AUTHOR=Groen Iris I. A., Ghebreab Sennay , Lamme Victor A. F., Scholte H. S. TITLE=Low-level contrast statistics are diagnostic of invariance of natural textures JOURNAL=Frontiers in Computational Neuroscience VOLUME=6 YEAR=2012 URL=https://www.frontiersin.org/journals/computational-neuroscience/articles/10.3389/fncom.2012.00034 DOI=10.3389/fncom.2012.00034 ISSN=1662-5188 ABSTRACT=

Texture may provide important clues for real world object and scene perception. To be reliable, these clues should ideally be invariant to common viewing variations such as changes in illumination and orientation. In a large image database of natural materials, we found textures with low-level contrast statistics that varied substantially under viewing variations, as well as textures that remained relatively constant. This led us to ask whether textures with constant contrast statistics give rise to more invariant representations compared to other textures. To test this, we selected natural texture images with either high (HV) or low (LV) variance in contrast statistics and presented these to human observers. In two distinct behavioral categorization paradigms, participants more often judged HV textures as “different” compared to LV textures, showing that textures with constant contrast statistics are perceived as being more invariant.
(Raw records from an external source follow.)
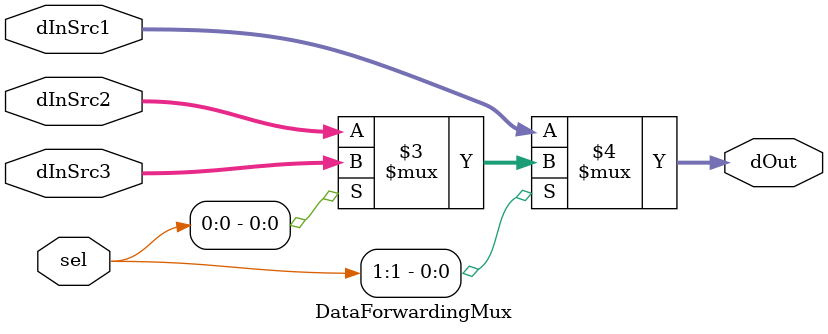
<source format=v>

module DataForwardingMux(sel, dInSrc1, dInSrc2, dInSrc3, dOut);
	parameter BIT_WIDTH = 32;
	
	input [1 : 0] sel;
	input [BIT_WIDTH - 1 : 0] dInSrc1, dInSrc2, dInSrc3;
	output [BIT_WIDTH - 1 : 0] dOut;
  
	assign dOut = (sel[1] == 0) ? dInSrc1 :
						(sel[0]== 0) ? dInSrc2 :
											dInSrc3;
endmodule

</source>
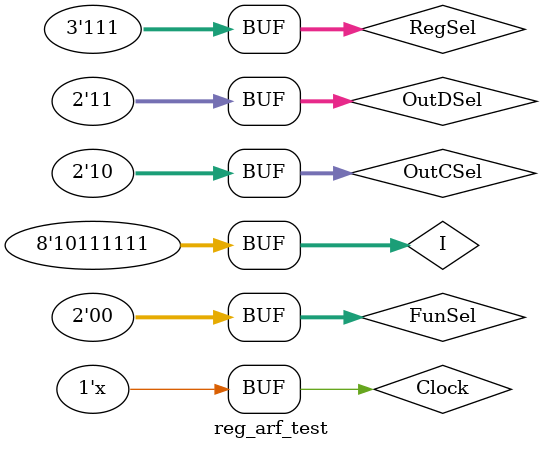
<source format=v>
`timescale 1ns / 1ps

module reg_arf_test();
    reg Clock;
    reg [7:0] I;
    reg [1:0] FunSel;
    reg [2:0] RegSel;
    reg [1:0] OutCSel;
    reg [1:0] OutDSel;
    wire [7:0] OutC;
    wire [7:0] OutD;
    
    arf_module uut(Clock, I, FunSel, RegSel, OutCSel, OutDSel, OutC, OutD);
    
    initial begin
        Clock=0; I=8'd1; FunSel=2'b10; RegSel=4'b1011; OutCSel=2'b00; OutDSel=2'b01; #250;
        I=8'd17; FunSel=2'b10; RegSel=4'b1101; OutCSel=2'b00; OutDSel=2'b10; #250;
        I=8'd191; FunSel=2'b10; RegSel=4'b1111; OutCSel=2'b10; OutDSel=2'b11; #250;
        I=8'd191; FunSel=2'b01; RegSel=4'b1011; OutCSel=2'b11; OutDSel=2'b00; #250;
        I=8'd191; FunSel=2'b00; RegSel=4'b1101; OutCSel=2'b01; OutDSel=2'b10; #250;
        I=8'd191; FunSel=2'b11; RegSel=4'b0000; OutCSel=2'b01; OutDSel=2'b10; #250;
        I=8'd191; FunSel=2'b00; RegSel=4'b1111; OutCSel=2'b10; OutDSel=2'b11; #250;
    end
    always begin
        Clock <= ~Clock; #125;
        Clock <= ~Clock; #125;
    end
endmodule

</source>
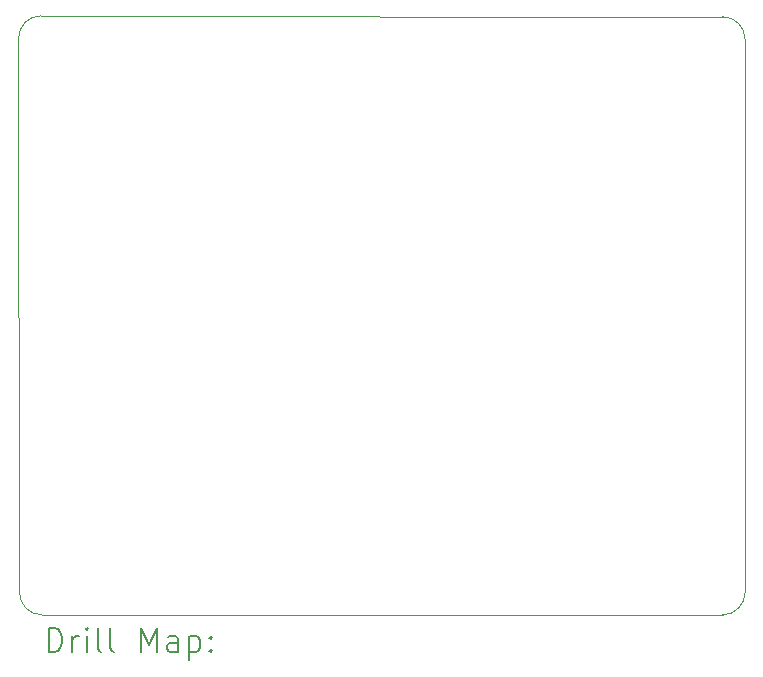
<source format=gbr>
%FSLAX45Y45*%
G04 Gerber Fmt 4.5, Leading zero omitted, Abs format (unit mm)*
G04 Created by KiCad (PCBNEW (6.0.6)) date 2022-08-31 17:59:32*
%MOMM*%
%LPD*%
G01*
G04 APERTURE LIST*
%TA.AperFunction,Profile*%
%ADD10C,0.050000*%
%TD*%
%ADD11C,0.200000*%
G04 APERTURE END LIST*
D10*
X22090296Y-7564204D02*
G75*
G03*
X21899796Y-7373704I-190500J0D01*
G01*
X21899796Y-12438296D02*
G75*
G03*
X22090296Y-12247796I0J190500D01*
G01*
X15946204Y-12247796D02*
G75*
G03*
X16136704Y-12438296I190500J0D01*
G01*
X16129000Y-7366000D02*
G75*
G03*
X15938500Y-7556500I0J-190500D01*
G01*
X15946204Y-12247796D02*
X15938500Y-7556500D01*
X22090296Y-7564204D02*
X22090296Y-12247796D01*
X16136704Y-12438296D02*
X21899796Y-12438296D01*
X16129000Y-7366000D02*
X21899796Y-7373704D01*
D11*
X16193619Y-12751272D02*
X16193619Y-12551272D01*
X16241238Y-12551272D01*
X16269809Y-12560796D01*
X16288857Y-12579844D01*
X16298381Y-12598891D01*
X16307905Y-12636987D01*
X16307905Y-12665558D01*
X16298381Y-12703653D01*
X16288857Y-12722701D01*
X16269809Y-12741748D01*
X16241238Y-12751272D01*
X16193619Y-12751272D01*
X16393619Y-12751272D02*
X16393619Y-12617939D01*
X16393619Y-12656034D02*
X16403143Y-12636987D01*
X16412667Y-12627463D01*
X16431714Y-12617939D01*
X16450762Y-12617939D01*
X16517428Y-12751272D02*
X16517428Y-12617939D01*
X16517428Y-12551272D02*
X16507905Y-12560796D01*
X16517428Y-12570320D01*
X16526952Y-12560796D01*
X16517428Y-12551272D01*
X16517428Y-12570320D01*
X16641238Y-12751272D02*
X16622190Y-12741748D01*
X16612667Y-12722701D01*
X16612667Y-12551272D01*
X16746000Y-12751272D02*
X16726952Y-12741748D01*
X16717428Y-12722701D01*
X16717428Y-12551272D01*
X16974571Y-12751272D02*
X16974571Y-12551272D01*
X17041238Y-12694129D01*
X17107905Y-12551272D01*
X17107905Y-12751272D01*
X17288857Y-12751272D02*
X17288857Y-12646510D01*
X17279333Y-12627463D01*
X17260286Y-12617939D01*
X17222190Y-12617939D01*
X17203143Y-12627463D01*
X17288857Y-12741748D02*
X17269810Y-12751272D01*
X17222190Y-12751272D01*
X17203143Y-12741748D01*
X17193619Y-12722701D01*
X17193619Y-12703653D01*
X17203143Y-12684606D01*
X17222190Y-12675082D01*
X17269810Y-12675082D01*
X17288857Y-12665558D01*
X17384095Y-12617939D02*
X17384095Y-12817939D01*
X17384095Y-12627463D02*
X17403143Y-12617939D01*
X17441238Y-12617939D01*
X17460286Y-12627463D01*
X17469810Y-12636987D01*
X17479333Y-12656034D01*
X17479333Y-12713177D01*
X17469810Y-12732225D01*
X17460286Y-12741748D01*
X17441238Y-12751272D01*
X17403143Y-12751272D01*
X17384095Y-12741748D01*
X17565048Y-12732225D02*
X17574571Y-12741748D01*
X17565048Y-12751272D01*
X17555524Y-12741748D01*
X17565048Y-12732225D01*
X17565048Y-12751272D01*
X17565048Y-12627463D02*
X17574571Y-12636987D01*
X17565048Y-12646510D01*
X17555524Y-12636987D01*
X17565048Y-12627463D01*
X17565048Y-12646510D01*
M02*

</source>
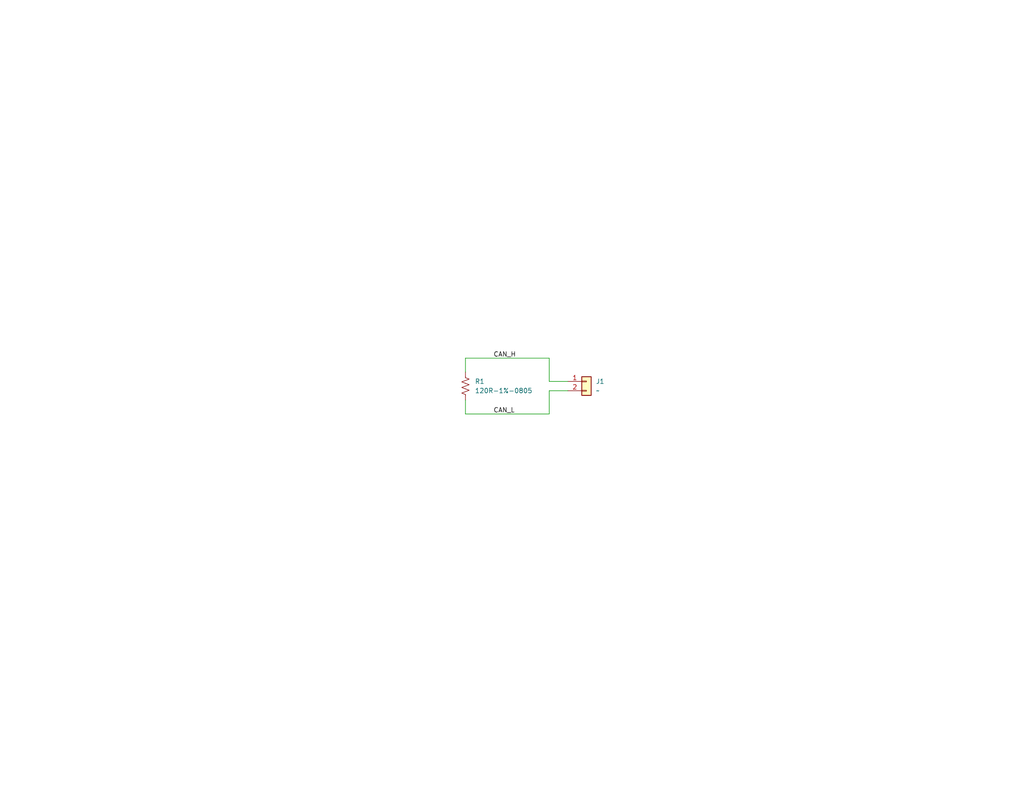
<source format=kicad_sch>
(kicad_sch
	(version 20231120)
	(generator "eeschema")
	(generator_version "8.0")
	(uuid "8caaff45-1713-4013-a97e-9b4f033294ef")
	(paper "USLetter")
	(title_block
		(title "CAN Terminator (WCP-1834)")
		(date "2024-12-14")
		(rev "V1.0")
	)
	
	(wire
		(pts
			(xy 149.86 104.14) (xy 149.86 97.79)
		)
		(stroke
			(width 0)
			(type default)
		)
		(uuid "132da87c-3baa-426d-9066-829f7a1c28ca")
	)
	(wire
		(pts
			(xy 127 97.79) (xy 127 101.6)
		)
		(stroke
			(width 0)
			(type default)
		)
		(uuid "16080253-9679-4f09-ae3c-0d227a31af37")
	)
	(wire
		(pts
			(xy 149.86 113.03) (xy 149.86 106.68)
		)
		(stroke
			(width 0)
			(type default)
		)
		(uuid "1c2bb4d1-25e3-4267-b31c-15fa51f79efa")
	)
	(wire
		(pts
			(xy 127 113.03) (xy 149.86 113.03)
		)
		(stroke
			(width 0)
			(type default)
		)
		(uuid "2b854e78-cf10-434e-80f3-55de5d8462ca")
	)
	(wire
		(pts
			(xy 149.86 97.79) (xy 127 97.79)
		)
		(stroke
			(width 0)
			(type default)
		)
		(uuid "42c66820-779d-4567-afe2-0ac717e72ae9")
	)
	(wire
		(pts
			(xy 154.94 104.14) (xy 149.86 104.14)
		)
		(stroke
			(width 0)
			(type default)
		)
		(uuid "8ce9985d-a05c-4d8e-a69f-f4915fbf5366")
	)
	(wire
		(pts
			(xy 127 109.22) (xy 127 113.03)
		)
		(stroke
			(width 0)
			(type default)
		)
		(uuid "d46455f0-49d8-4114-b429-ae1e6176838d")
	)
	(wire
		(pts
			(xy 149.86 106.68) (xy 154.94 106.68)
		)
		(stroke
			(width 0)
			(type default)
		)
		(uuid "d82afd32-f227-4439-bb6a-506a8bdec942")
	)
	(label "CAN_L"
		(at 134.62 113.03 0)
		(fields_autoplaced yes)
		(effects
			(font
				(size 1.27 1.27)
			)
			(justify left bottom)
		)
		(uuid "00c76874-07d7-4d12-98ee-a7a628c5ea6b")
	)
	(label "CAN_H"
		(at 134.62 97.79 0)
		(fields_autoplaced yes)
		(effects
			(font
				(size 1.27 1.27)
			)
			(justify left bottom)
		)
		(uuid "a15fc3cb-764b-4b2b-b58a-28846c8afa34")
	)
	(symbol
		(lib_id "Device:R_US")
		(at 127 105.41 0)
		(unit 1)
		(exclude_from_sim no)
		(in_bom yes)
		(on_board yes)
		(dnp no)
		(fields_autoplaced yes)
		(uuid "c78ffe14-863e-4c6e-af99-6d6cf6e857aa")
		(property "Reference" "R1"
			(at 129.54 104.1399 0)
			(effects
				(font
					(size 1.27 1.27)
				)
				(justify left)
			)
		)
		(property "Value" "120R-1%-0805"
			(at 129.54 106.6799 0)
			(effects
				(font
					(size 1.27 1.27)
				)
				(justify left)
			)
		)
		(property "Footprint" "Resistor_SMD:R_0805_2012Metric"
			(at 128.016 105.664 90)
			(effects
				(font
					(size 1.27 1.27)
				)
				(hide yes)
			)
		)
		(property "Datasheet" "~"
			(at 127 105.41 0)
			(effects
				(font
					(size 1.27 1.27)
				)
				(hide yes)
			)
		)
		(property "Description" ""
			(at 127 105.41 0)
			(effects
				(font
					(size 1.27 1.27)
				)
				(hide yes)
			)
		)
		(property "MFG" "YAGEO"
			(at 127 105.41 0)
			(effects
				(font
					(size 1.27 1.27)
				)
				(hide yes)
			)
		)
		(property "MFG P/N" "RC0805FR-07120RL"
			(at 127 105.41 0)
			(effects
				(font
					(size 1.27 1.27)
				)
				(hide yes)
			)
		)
		(property "DIST" "Digikey"
			(at 127 105.41 0)
			(effects
				(font
					(size 1.27 1.27)
				)
				(hide yes)
			)
		)
		(property "DIST P/N" "311-120CRCT-ND"
			(at 127 105.41 0)
			(effects
				(font
					(size 1.27 1.27)
				)
				(hide yes)
			)
		)
		(pin "1"
			(uuid "8571995a-c61d-4156-aab5-9044acb9c951")
		)
		(pin "2"
			(uuid "a0e40ed7-58f5-46d0-95bb-25409f92731d")
		)
		(instances
			(project "CAN_terminator"
				(path "/8caaff45-1713-4013-a97e-9b4f033294ef"
					(reference "R1")
					(unit 1)
				)
			)
		)
	)
	(symbol
		(lib_id "Connector_Generic:Conn_01x02")
		(at 160.02 104.14 0)
		(unit 1)
		(exclude_from_sim no)
		(in_bom yes)
		(on_board yes)
		(dnp no)
		(fields_autoplaced yes)
		(uuid "e8bffcfe-c870-4593-8a2b-7a667dd6382d")
		(property "Reference" "J1"
			(at 162.56 104.1399 0)
			(effects
				(font
					(size 1.27 1.27)
				)
				(justify left)
			)
		)
		(property "Value" "~"
			(at 162.56 106.6799 0)
			(effects
				(font
					(size 1.27 1.27)
				)
				(justify left)
			)
		)
		(property "Footprint" "CAN_terminator:Wire Pads 2 Pin"
			(at 160.02 104.14 0)
			(effects
				(font
					(size 1.27 1.27)
				)
				(hide yes)
			)
		)
		(property "Datasheet" ""
			(at 160.02 104.14 0)
			(effects
				(font
					(size 1.27 1.27)
				)
				(hide yes)
			)
		)
		(property "Description" ""
			(at 160.02 104.14 0)
			(effects
				(font
					(size 1.27 1.27)
				)
				(hide yes)
			)
		)
		(property "MFG" ""
			(at 160.02 104.14 0)
			(effects
				(font
					(size 1.27 1.27)
				)
				(hide yes)
			)
		)
		(property "MFG P/N" ""
			(at 160.02 104.14 0)
			(effects
				(font
					(size 1.27 1.27)
				)
				(hide yes)
			)
		)
		(property "DIST" ""
			(at 160.02 104.14 0)
			(effects
				(font
					(size 1.27 1.27)
				)
				(hide yes)
			)
		)
		(property "DIST P/N" ""
			(at 160.02 104.14 0)
			(effects
				(font
					(size 1.27 1.27)
				)
				(hide yes)
			)
		)
		(pin "1"
			(uuid "50d9b5e2-32db-4f4d-a17c-99ca7d722b41")
		)
		(pin "2"
			(uuid "0bf9eb86-5378-4e96-91ca-e45822cd719e")
		)
		(instances
			(project "CAN_terminator"
				(path "/8caaff45-1713-4013-a97e-9b4f033294ef"
					(reference "J1")
					(unit 1)
				)
			)
		)
	)
	(sheet_instances
		(path "/"
			(page "1")
		)
	)
)

</source>
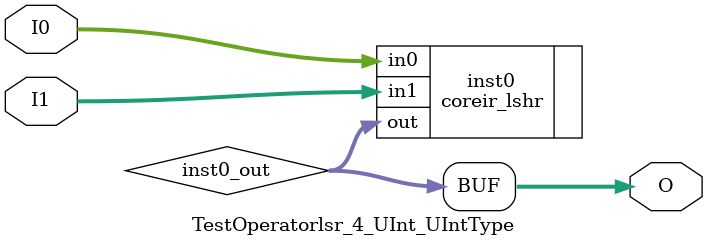
<source format=v>
module TestOperatorlsr_4_UInt_UIntType (input [3:0] I0, input [3:0] I1, output [3:0] O);
wire [3:0] inst0_out;
coreir_lshr inst0 (.in0(I0), .in1(I1), .out(inst0_out));
assign O = inst0_out;
endmodule


</source>
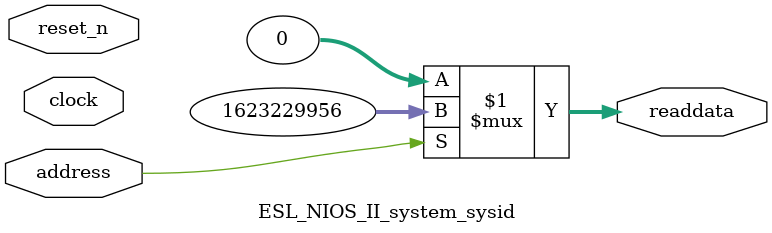
<source format=v>



// synthesis translate_off
`timescale 1ns / 1ps
// synthesis translate_on

// turn off superfluous verilog processor warnings 
// altera message_level Level1 
// altera message_off 10034 10035 10036 10037 10230 10240 10030 

module ESL_NIOS_II_system_sysid (
               // inputs:
                address,
                clock,
                reset_n,

               // outputs:
                readdata
             )
;

  output  [ 31: 0] readdata;
  input            address;
  input            clock;
  input            reset_n;

  wire    [ 31: 0] readdata;
  //control_slave, which is an e_avalon_slave
  assign readdata = address ? 1623229956 : 0;

endmodule



</source>
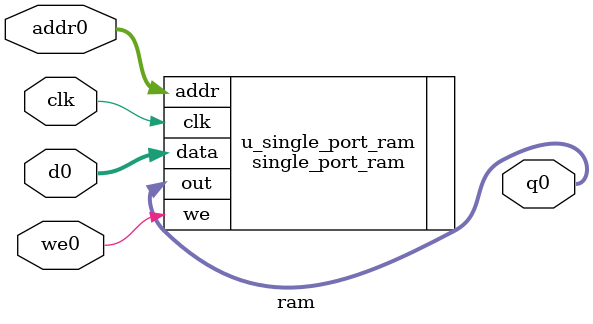
<source format=v>

`timescale 1ns/1ns
`define EXPONENT 5
`define MANTISSA 10
`define SIGN 1
`define DWIDTH (`SIGN+`EXPONENT+`MANTISSA)
`define IEEE_COMPLIANCE 1
`define AWIDTH 7
`define MEM_SIZE 128
`define MAT_MUL_SIZE 8
`define LOG2_MAT_MUL_SIZE 3
`define BB_MAT_MUL_SIZE `MAT_MUL_SIZE
`define NUM_CYCLES_IN_MAC 8

module matrix_multiplication(
  clk, 
  clk_mem, 
  reset, 
  enable_writing_to_mem, 
  enable_reading_from_mem, 
  data_pi,
  addr_pi, 
  we_a,
  we_b,
  we_c,
  data_from_out_mat,
  start_mat_mul,
  done_mat_mul
);

  input clk;
  input clk_mem;
  input reset;
  input enable_writing_to_mem;
  input enable_reading_from_mem;
  input [`BB_MAT_MUL_SIZE*`DWIDTH-1:0] data_pi;
  input [`AWIDTH-1:0] addr_pi;
  input we_a;
  input we_b;
  input we_c;
  output [`BB_MAT_MUL_SIZE*`DWIDTH-1:0] data_from_out_mat;
  input start_mat_mul;
  output done_mat_mul;

  reg enable_writing_to_mem_reg;
  reg enable_reading_from_mem_reg;
  reg [`AWIDTH-1:0] addr_pi_reg;
  always @(posedge clk_mem) begin
    if (reset) begin
      enable_writing_to_mem_reg<= 0;
      enable_reading_from_mem_reg<= 0;
      addr_pi_reg <= 0;
    end else begin
      enable_writing_to_mem_reg<= enable_writing_to_mem;
      enable_reading_from_mem_reg<= enable_reading_from_mem;
      addr_pi_reg <= addr_pi;
    end
  end

  wire [`BB_MAT_MUL_SIZE*`DWIDTH-1:0] a_data;
  reg [`BB_MAT_MUL_SIZE*`DWIDTH-1:0] a_data_reg;
  wire [`AWIDTH-1:0] a_addr;
  wire [`AWIDTH-1:0] a_addr_muxed;

  reg [`AWIDTH-1:0] a_addr_reg;
  always @(posedge clk_mem) begin
    if (reset) begin
      a_addr_reg <= `MEM_SIZE-1; 
    end else begin
      a_addr_reg <= a_addr;
    end
  end

  reg [`AWIDTH-1:0] a_addr_muxed_reg;
  always @(posedge clk_mem) begin
    if (reset) begin
      a_addr_muxed_reg <= `MEM_SIZE-1; 
    end else begin
      a_addr_muxed_reg <= a_addr_muxed;
    end
  end
  assign a_addr_muxed = (enable_writing_to_mem_reg) ? addr_pi_reg : a_addr_reg;

  // BRAM matrix A 
  ram matrix_A (
    .addr0(a_addr_muxed_reg),
    .d0(data_pi), 
    .we0(we_a), 
    .q0(a_data), 
    .clk(clk_mem));

  always @(posedge clk_mem) begin
    if (reset) begin
      a_data_reg <= 0;
    end
    else begin
      a_data_reg <= a_data;
    end
  end

  wire [`BB_MAT_MUL_SIZE*`DWIDTH-1:0] b_data;
  reg [`BB_MAT_MUL_SIZE*`DWIDTH-1:0] b_data_reg;
  wire [`AWIDTH-1:0] b_addr;
  wire [`AWIDTH-1:0] b_addr_muxed;

  reg [`AWIDTH-1:0] b_addr_reg;
  always @(posedge clk_mem) begin
    if (reset) begin
      b_addr_reg <= `MEM_SIZE-1;
    end else begin
      b_addr_reg <= b_addr;
    end
  end

  reg [`AWIDTH-1:0] b_addr_muxed_reg;
  always @(posedge clk_mem) begin
    if (reset) begin
      b_addr_muxed_reg <= `MEM_SIZE-1;
    end else begin
      b_addr_muxed_reg <= b_addr_muxed;
    end
  end

  assign b_addr_muxed = (enable_writing_to_mem_reg) ? addr_pi_reg : b_addr_reg;

  // BRAM matrix B
  ram matrix_B (
    .addr0(b_addr_muxed_reg),
    .d0(data_pi), 
    .we0(we_b), 
    .q0(b_data), 
    .clk(clk_mem));

  always @(posedge clk_mem) begin
    if (reset) begin
      b_data_reg <= 0;
    end
    else begin
      b_data_reg <= b_data;
    end
  end

  reg  [`AWIDTH-1:0] c_addr;
  wire [`AWIDTH-1:0] c_addr_muxed;
  assign c_addr_muxed = (enable_reading_from_mem_reg) ? addr_pi_reg : c_addr;

  reg [`AWIDTH-1:0] c_addr_muxed_reg;
  always @(posedge clk_mem) begin
    if (reset) begin
      c_addr_muxed_reg <= 0;
    end else begin
      c_addr_muxed_reg <= c_addr_muxed;
    end
  end

  always @(posedge clk_mem) begin
    if (reset || done_mat_mul) begin
        c_addr <= 0;
    end
    else if (start_mat_mul) begin
        c_addr <= c_addr+1;
    end
  end
  
  wire [`BB_MAT_MUL_SIZE*`DWIDTH-1:0] c_data_out;
  reg  [`BB_MAT_MUL_SIZE*`DWIDTH-1:0] c_data_out_reg;
  
  always @(posedge clk_mem) begin
    if (reset) begin
      c_data_out_reg<= 0;
    end
    else if (start_mat_mul) begin
        c_data_out_reg<= c_data_out;
    end
  end

  reg [`BB_MAT_MUL_SIZE*`DWIDTH-1:0] data_from_out_mat;
  wire [`BB_MAT_MUL_SIZE*`DWIDTH-1:0] data_from_out_mat_temp;

  always @(posedge clk_mem) begin
    if(reset) begin
      data_from_out_mat <= 0;
    end else begin
      data_from_out_mat <= data_from_out_mat_temp;
    end
  end

  // BRAM matrix C
  ram matrix_C (
    .addr0(c_addr_muxed_reg),
    .d0(c_data_out_reg),
    .we0(we_c),
    .q0(data_from_out_mat_temp),
    .clk(clk_mem));

wire [`BB_MAT_MUL_SIZE*`DWIDTH-1:0] a_data_out_NC;
wire [`BB_MAT_MUL_SIZE*`DWIDTH-1:0] b_data_out_NC;
wire [`BB_MAT_MUL_SIZE*`DWIDTH-1:0] a_data_in_NC;
wire [`BB_MAT_MUL_SIZE*`DWIDTH-1:0] b_data_in_NC;

matmul_8x8_systolic u_matmul_8x8(
  .clk(clk),
  .reset(reset),
  .start_mat_mul(start_mat_mul),
  .done_mat_mul(done_mat_mul),
  .a_data(a_data_reg),
  .b_data(b_data_reg),
  .a_data_in(a_data_in_NC),
  .b_data_in(b_data_in_NC),
  .c_data_in({`BB_MAT_MUL_SIZE*`DWIDTH{1'b0}}),
  .c_data_out(c_data_out),
  .a_data_out(a_data_out_NC),
  .b_data_out(b_data_out_NC),
  .a_addr(a_addr),
  .b_addr(b_addr),
  .final_mat_mul_size(8'd8),
  .a_loc(8'd0),
  .b_loc(8'd0)
);

endmodule  

module ram (addr0, d0, we0, q0,  clk);

input [`AWIDTH-1:0] addr0;
input [`BB_MAT_MUL_SIZE*`DWIDTH-1:0] d0;
input we0;
output [`BB_MAT_MUL_SIZE*`DWIDTH-1:0] q0;
input clk;

//reg [`BB_MAT_MUL_SIZE*`DWIDTH-1:0] q0;
//reg [`BB_MAT_MUL_SIZE*`DWIDTH-1:0] ram[`MEM_SIZE-1:0];
//
//always @(posedge clk)  
//begin 
//        if (we0) 
//        begin 
//            ram[addr0] <= d0; 
//        end 
//        q0 <= ram[addr0];
//end

single_port_ram u_single_port_ram(
  .data(d0),
  .we(we0),
  .addr(addr0),
  .clk(clk),
  .out(q0)
);
endmodule


</source>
In a separate electroencephalogram (EEG) experiment, evoked responses to single texture images (single-image ERPs) were collected. The results show that differences in contrast statistics correlated with both early and late differences in occipital ERP amplitude between individual images. Importantly, ERP differences between images of HV textures were mainly driven by illumination angle, which was not the case for LV images: there, differences were completely driven by texture membership. These converging neural and behavioral results imply that some natural textures are surprisingly invariant to illumination changes and that low-level contrast statistics are diagnostic of the extent of this invariance.